To get a value onto the stack lower down, which is “shared” in the sense that all the levels below the top use the same stack, we can use dupA, dupB, and so on.
I’m supposing here that yield2 takes A and an argument from the stack below it, and consumes them both, leaving in A whatever was below that, and that it is careful to preserve the other registers. To preserve all those registers itself, it explicitly saves them onto the stack at entry.
: mid
dupB dupB -B dupC dupC -C dupD
begin dupA dupB dropD >D while
dupC 0>C if
dupA dropD dupD +D 1-D swapC -C
dupC dupC dupC -C <=C call(assert)
1-A
then
dupA dupB call(yield2)
dupB dupB +C +C 1+C
1+B
repeat
dropD dropC dropB dropA
;
That's 44 instructions, up from 39, and way bigger than 25, which is kind of terrible. This is not what I expected. But there are no more immediate constants, except for the call destinations. Now it’s 44 7-bit instructions, plus two (let’s say) 16-bit call destinations and three five-bit jump offsets: (+ (* 44 7) (* 2 16) (* 3 5)) = 355 bits. Intermediate in density (though maybe that’s only because of not using immediate zeroes this time), but unnecessarily slow.

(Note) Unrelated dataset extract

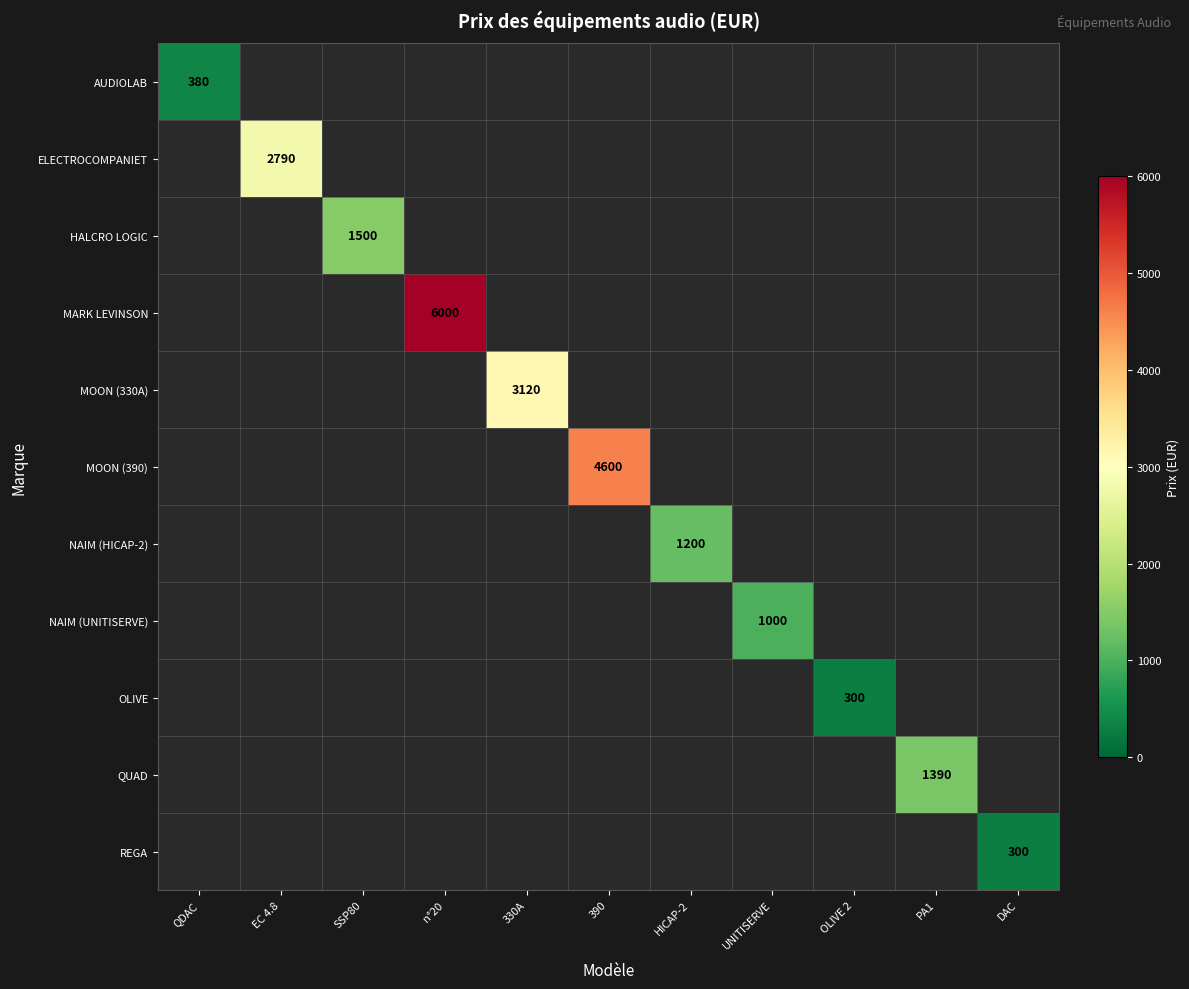

At QDAC, list the series in order from largest to smallest.

AUDIOLAB, ELECTROCOMPANIET, HALCRO LOGIC, MARK LEVINSON, MOON (330A), MOON (390), NAIM (HICAP-2), NAIM (UNITISERVE), OLIVE, QUAD, REGA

But the code is actually kind of fucking terrible and awkward. It’s easy to inadvertently clobber and super awkward to bring together two values in two different registers.
What if we invert the idea?
Let’s suppose that instead of registers A, B, C, and D, we have
stacks A, B, C, and D (very vaguely similar to Bernd Paysan’s 4stack
processor), which share a common TOS register. Then we can store x
in, say, the TOS register (saving it to A when necessary), y in the
NOS of B, and e in the NOS of C. Is that better?

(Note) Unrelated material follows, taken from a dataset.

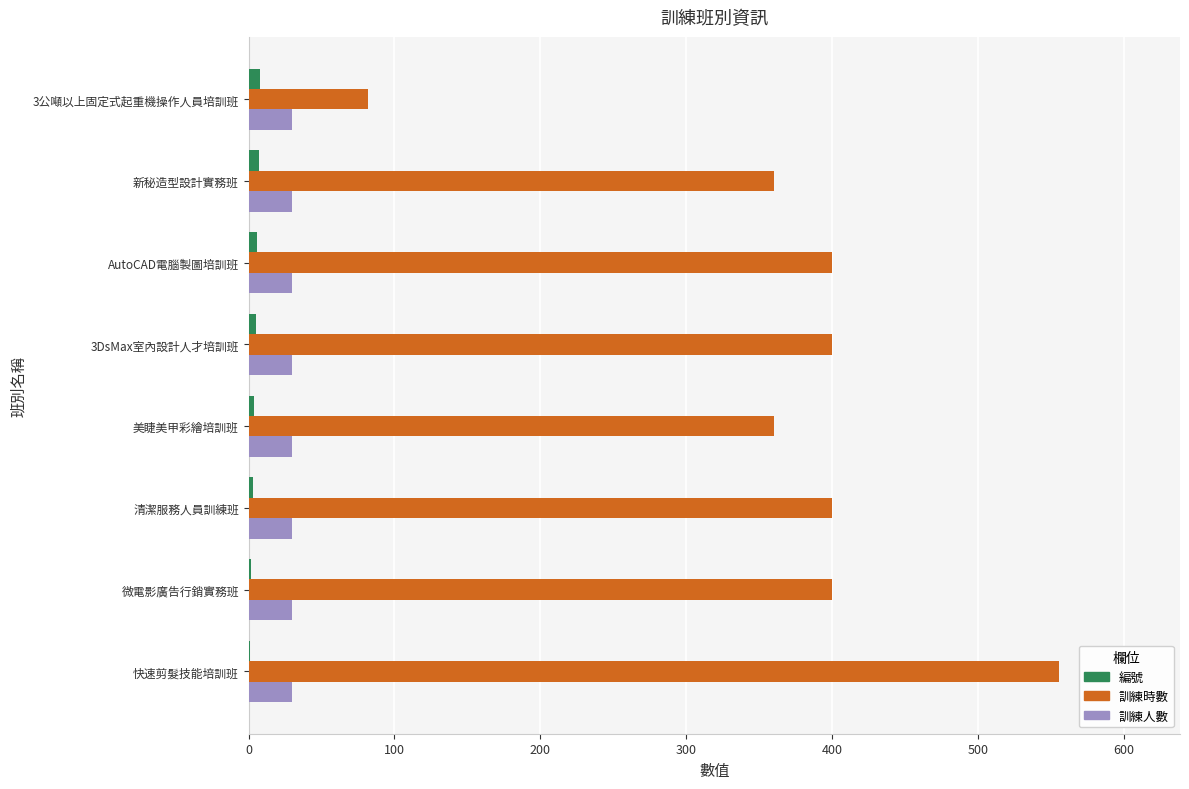

How many categories are shown in the chart?

8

Now we can use overB or overC to access the value at the top of stacks B or C, or alternatively dropB or dropC if we want to discard the value in TOS at the same time. dupB or dupC pushes a new value onto those stacks.
To make our lives easier, let’s store a 0 on D.

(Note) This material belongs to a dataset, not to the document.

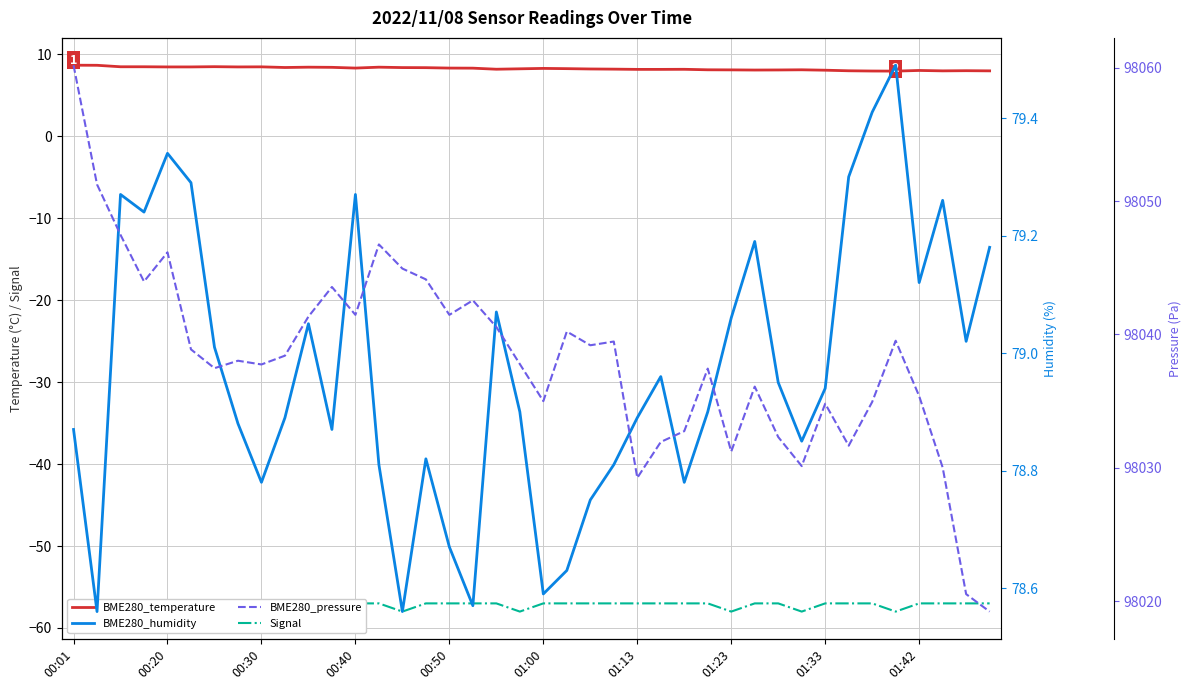

List the series in order of their peak value, highest first.

BME280_pressure, BME280_humidity, BME280_temperature, Signal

Here’s an almost certainly buggy but probably roughly correctly sized implementation:
: mid
dupA dupA -A dupC dupD dropA
begin dupA overB >B while
dupC 0>C if
dupA dupA +A 1-A -C
dupC dupD <=C call(assert)
1-A
then
dupA dupB call(yield2)
dupB dupB +C 1+C
1+B
repeat
dropD dropC dropB dropA
;
That’s 37 instructions, all of which are 7 bits, except for the two calls and three jump offsets; (+ (* 37 7) (* 3 5) (* 2 16)) = 306 bits, or 39 bytes.
It still feels super bug-prone, since I’m trying to figure out at which moments X is in TOS and when it’s on stack A.
This is better than the register machine, but only by 16 bits.